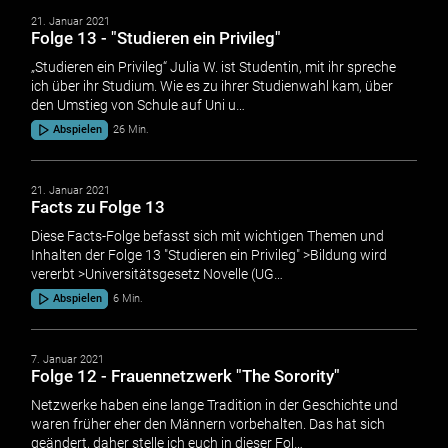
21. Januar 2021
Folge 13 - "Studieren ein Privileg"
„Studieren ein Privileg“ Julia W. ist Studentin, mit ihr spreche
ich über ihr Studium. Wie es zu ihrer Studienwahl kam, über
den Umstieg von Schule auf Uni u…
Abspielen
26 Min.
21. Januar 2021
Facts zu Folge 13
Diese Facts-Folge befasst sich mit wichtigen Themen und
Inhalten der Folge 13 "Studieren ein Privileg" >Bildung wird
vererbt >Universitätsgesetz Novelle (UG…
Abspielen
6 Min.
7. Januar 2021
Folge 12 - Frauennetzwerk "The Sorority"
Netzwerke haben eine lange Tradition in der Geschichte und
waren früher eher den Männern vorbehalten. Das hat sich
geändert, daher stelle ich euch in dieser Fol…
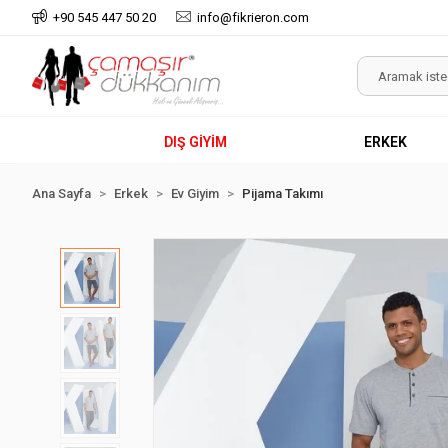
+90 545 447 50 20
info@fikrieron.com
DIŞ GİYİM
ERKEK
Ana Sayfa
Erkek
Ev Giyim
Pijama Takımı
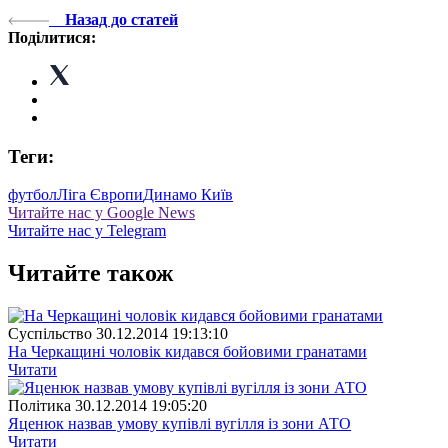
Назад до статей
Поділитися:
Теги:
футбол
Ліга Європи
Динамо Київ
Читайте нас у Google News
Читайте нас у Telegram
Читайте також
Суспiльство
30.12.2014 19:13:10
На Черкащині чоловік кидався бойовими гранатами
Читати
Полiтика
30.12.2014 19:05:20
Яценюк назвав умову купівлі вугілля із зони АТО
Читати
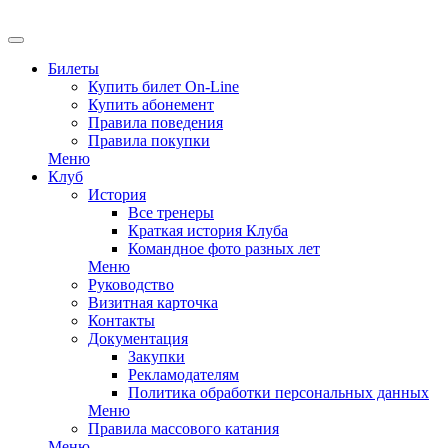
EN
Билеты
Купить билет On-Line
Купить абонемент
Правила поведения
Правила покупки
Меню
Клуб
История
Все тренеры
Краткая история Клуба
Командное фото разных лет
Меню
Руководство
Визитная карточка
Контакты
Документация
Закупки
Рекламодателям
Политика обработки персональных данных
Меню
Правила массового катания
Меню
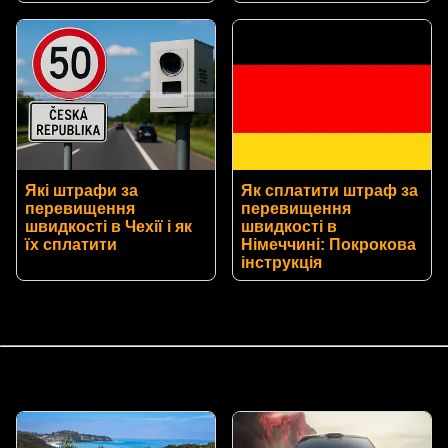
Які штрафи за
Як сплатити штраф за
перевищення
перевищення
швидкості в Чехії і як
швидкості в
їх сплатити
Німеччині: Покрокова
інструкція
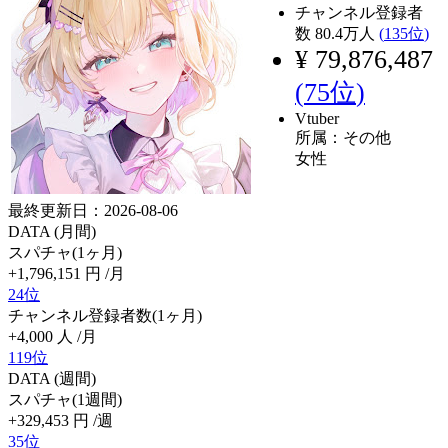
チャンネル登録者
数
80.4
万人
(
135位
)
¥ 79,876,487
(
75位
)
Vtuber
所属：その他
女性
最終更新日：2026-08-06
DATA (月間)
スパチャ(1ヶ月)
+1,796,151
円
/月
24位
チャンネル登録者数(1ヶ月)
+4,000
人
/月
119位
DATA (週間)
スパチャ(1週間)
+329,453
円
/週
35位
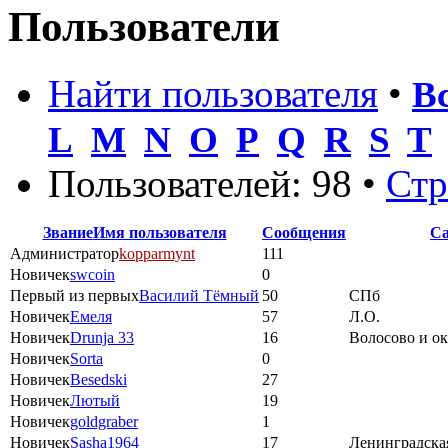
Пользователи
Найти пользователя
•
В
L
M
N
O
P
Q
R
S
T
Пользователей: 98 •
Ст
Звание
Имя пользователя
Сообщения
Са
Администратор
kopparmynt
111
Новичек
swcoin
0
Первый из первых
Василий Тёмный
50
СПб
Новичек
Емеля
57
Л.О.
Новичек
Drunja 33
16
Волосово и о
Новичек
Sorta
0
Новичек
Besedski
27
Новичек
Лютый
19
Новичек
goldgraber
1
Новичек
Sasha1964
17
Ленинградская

*EXERCISE REQUIREMENTS:* Gather each line in the entries above where the string "Studieren" is found.

*RESPONSE:*
Folge 13 - "Studieren ein Privileg"
„Studieren ein Privileg“ Julia W. ist Studentin, mit ihr spreche
Inhalten der Folge 13 "Studieren ein Privileg" >Bildung wird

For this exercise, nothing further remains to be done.